(Items from a data source)
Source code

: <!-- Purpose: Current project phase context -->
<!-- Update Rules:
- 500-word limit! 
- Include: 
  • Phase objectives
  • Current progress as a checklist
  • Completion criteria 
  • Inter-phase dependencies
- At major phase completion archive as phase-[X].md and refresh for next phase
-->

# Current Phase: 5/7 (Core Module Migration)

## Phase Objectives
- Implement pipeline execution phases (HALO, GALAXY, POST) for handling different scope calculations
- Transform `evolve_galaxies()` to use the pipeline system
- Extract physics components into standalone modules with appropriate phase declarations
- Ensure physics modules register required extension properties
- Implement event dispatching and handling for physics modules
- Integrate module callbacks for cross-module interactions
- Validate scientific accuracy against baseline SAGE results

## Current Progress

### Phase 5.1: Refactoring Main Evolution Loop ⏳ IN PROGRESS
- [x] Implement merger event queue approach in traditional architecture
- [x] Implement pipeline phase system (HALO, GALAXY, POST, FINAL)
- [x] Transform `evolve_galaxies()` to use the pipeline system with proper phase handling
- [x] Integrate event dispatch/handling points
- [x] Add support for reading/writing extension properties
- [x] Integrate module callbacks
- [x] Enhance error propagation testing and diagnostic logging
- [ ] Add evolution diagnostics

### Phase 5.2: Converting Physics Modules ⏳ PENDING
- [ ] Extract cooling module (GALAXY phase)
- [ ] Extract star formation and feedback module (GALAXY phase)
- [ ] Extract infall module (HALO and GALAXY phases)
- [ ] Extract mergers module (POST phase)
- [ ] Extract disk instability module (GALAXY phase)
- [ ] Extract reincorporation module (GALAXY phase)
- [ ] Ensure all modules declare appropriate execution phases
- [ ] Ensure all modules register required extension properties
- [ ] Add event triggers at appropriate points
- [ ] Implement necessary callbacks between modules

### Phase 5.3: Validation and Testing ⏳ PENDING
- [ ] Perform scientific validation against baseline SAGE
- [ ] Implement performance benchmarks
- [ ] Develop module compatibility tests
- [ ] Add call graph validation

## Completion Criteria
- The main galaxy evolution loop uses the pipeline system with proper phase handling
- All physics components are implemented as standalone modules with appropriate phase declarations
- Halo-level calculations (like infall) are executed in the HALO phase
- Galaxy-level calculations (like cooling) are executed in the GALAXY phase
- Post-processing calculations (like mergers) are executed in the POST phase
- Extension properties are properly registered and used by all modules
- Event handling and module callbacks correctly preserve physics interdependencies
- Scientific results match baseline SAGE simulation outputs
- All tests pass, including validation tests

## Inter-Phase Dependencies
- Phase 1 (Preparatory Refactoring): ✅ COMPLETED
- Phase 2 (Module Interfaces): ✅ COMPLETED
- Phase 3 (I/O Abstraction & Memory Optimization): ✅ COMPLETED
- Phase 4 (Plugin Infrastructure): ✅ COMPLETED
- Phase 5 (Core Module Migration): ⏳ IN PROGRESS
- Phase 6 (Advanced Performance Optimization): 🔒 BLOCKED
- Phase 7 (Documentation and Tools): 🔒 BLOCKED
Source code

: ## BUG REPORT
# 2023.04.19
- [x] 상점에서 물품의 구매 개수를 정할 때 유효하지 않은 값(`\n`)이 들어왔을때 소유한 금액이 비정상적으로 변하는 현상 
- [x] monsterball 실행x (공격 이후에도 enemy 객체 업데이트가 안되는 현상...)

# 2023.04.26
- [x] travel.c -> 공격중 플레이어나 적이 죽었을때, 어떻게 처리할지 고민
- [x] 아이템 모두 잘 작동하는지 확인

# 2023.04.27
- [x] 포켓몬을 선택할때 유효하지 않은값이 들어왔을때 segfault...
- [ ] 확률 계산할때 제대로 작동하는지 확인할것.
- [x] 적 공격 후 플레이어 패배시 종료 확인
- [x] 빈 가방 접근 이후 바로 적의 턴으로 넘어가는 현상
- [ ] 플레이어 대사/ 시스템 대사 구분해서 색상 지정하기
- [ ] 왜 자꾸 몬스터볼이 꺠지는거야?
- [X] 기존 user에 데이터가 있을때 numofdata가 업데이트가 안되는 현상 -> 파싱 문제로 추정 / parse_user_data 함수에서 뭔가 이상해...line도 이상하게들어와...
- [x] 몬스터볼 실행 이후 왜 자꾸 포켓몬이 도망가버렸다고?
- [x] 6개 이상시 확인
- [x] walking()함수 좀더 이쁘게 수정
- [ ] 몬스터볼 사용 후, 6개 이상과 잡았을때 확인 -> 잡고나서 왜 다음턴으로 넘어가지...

Task description
Only the data above, repeated exactly, should make up the reply.

Expected answer
Source code

: <!-- Purpose: Current project phase context -->
<!-- Update Rules:
- 500-word limit! 
- Include: 
  • Phase objectives
  • Current progress as a checklist
  • Completion criteria 
  • Inter-phase dependencies
- At major phase completion archive as phase-[X].md and refresh for next phase
-->

# Current Phase: 5/7 (Core Module Migration)

## Phase Objectives
- Implement pipeline execution phases (HALO, GALAXY, POST) for handling different scope calculations
- Transform `evolve_galaxies()` to use the pipeline system
- Extract physics components into standalone modules with appropriate phase declarations
- Ensure physics modules register required extension properties
- Implement event dispatching and handling for physics modules
- Integrate module callbacks for cross-module interactions
- Validate scientific accuracy against baseline SAGE results

## Current Progress

### Phase 5.1: Refactoring Main Evolution Loop ⏳ IN PROGRESS
- [x] Implement merger event queue approach in traditional architecture
- [x] Implement pipeline phase system (HALO, GALAXY, POST, FINAL)
- [x] Transform `evolve_galaxies()` to use the pipeline system with proper phase handling
- [x] Integrate event dispatch/handling points
- [x] Add support for reading/writing extension properties
- [x] Integrate module callbacks
- [x] Enhance error propagation testing and diagnostic logging
- [ ] Add evolution diagnostics

### Phase 5.2: Converting Physics Modules ⏳ PENDING
- [ ] Extract cooling module (GALAXY phase)
- [ ] Extract star formation and feedback module (GALAXY phase)
- [ ] Extract infall module (HALO and GALAXY phases)
- [ ] Extract mergers module (POST phase)
- [ ] Extract disk instability module (GALAXY phase)
- [ ] Extract reincorporation module (GALAXY phase)
- [ ] Ensure all modules declare appropriate execution phases
- [ ] Ensure all modules register required extension properties
- [ ] Add event triggers at appropriate points
- [ ] Implement necessary callbacks between modules

### Phase 5.3: Validation and Testing ⏳ PENDING
- [ ] Perform scientific validation against baseline SAGE
- [ ] Implement performance benchmarks
- [ ] Develop module compatibility tests
- [ ] Add call graph validation

## Completion Criteria
- The main galaxy evolution loop uses the pipeline system with proper phase handling
- All physics components are implemented as standalone modules with appropriate phase declarations
- Halo-level calculations (like infall) are executed in the HALO phase
- Galaxy-level calculations (like cooling) are executed in the GALAXY phase
- Post-processing calculations (like mergers) are executed in the POST phase
- Extension properties are properly registered and used by all modules
- Event handling and module callbacks correctly preserve physics interdependencies
- Scientific results match baseline SAGE simulation outputs
- All tests pass, including validation tests

## Inter-Phase Dependencies
- Phase 1 (Preparatory Refactoring): ✅ COMPLETED
- Phase 2 (Module Interfaces): ✅ COMPLETED
- Phase 3 (I/O Abstraction & Memory Optimization): ✅ COMPLETED
- Phase 4 (Plugin Infrastructure): ✅ COMPLETED
- Phase 5 (Core Module Migration): ⏳ IN PROGRESS
- Phase 6 (Advanced Performance Optimization): 🔒 BLOCKED
- Phase 7 (Documentation and Tools): 🔒 BLOCKED
Source code

: ## BUG REPORT
# 2023.04.19
- [x] 상점에서 물품의 구매 개수를 정할 때 유효하지 않은 값(`\n`)이 들어왔을때 소유한 금액이 비정상적으로 변하는 현상 
- [x] monsterball 실행x (공격 이후에도 enemy 객체 업데이트가 안되는 현상...)

# 2023.04.26
- [x] travel.c -> 공격중 플레이어나 적이 죽었을때, 어떻게 처리할지 고민
- [x] 아이템 모두 잘 작동하는지 확인

# 2023.04.27
- [x] 포켓몬을 선택할때 유효하지 않은값이 들어왔을때 segfault...
- [ ] 확률 계산할때 제대로 작동하는지 확인할것.
- [x] 적 공격 후 플레이어 패배시 종료 확인
- [x] 빈 가방 접근 이후 바로 적의 턴으로 넘어가는 현상
- [ ] 플레이어 대사/ 시스템 대사 구분해서 색상 지정하기
- [ ] 왜 자꾸 몬스터볼이 꺠지는거야?
- [X] 기존 user에 데이터가 있을때 numofdata가 업데이트가 안되는 현상 -> 파싱 문제로 추정 / parse_user_data 함수에서 뭔가 이상해...line도 이상하게들어와...
- [x] 몬스터볼 실행 이후 왜 자꾸 포켓몬이 도망가버렸다고?
- [x] 6개 이상시 확인
- [x] walking()함수 좀더 이쁘게 수정
- [ ] 몬스터볼 사용 후, 6개 이상과 잡았을때 확인 -> 잡고나서 왜 다음턴으로 넘어가지...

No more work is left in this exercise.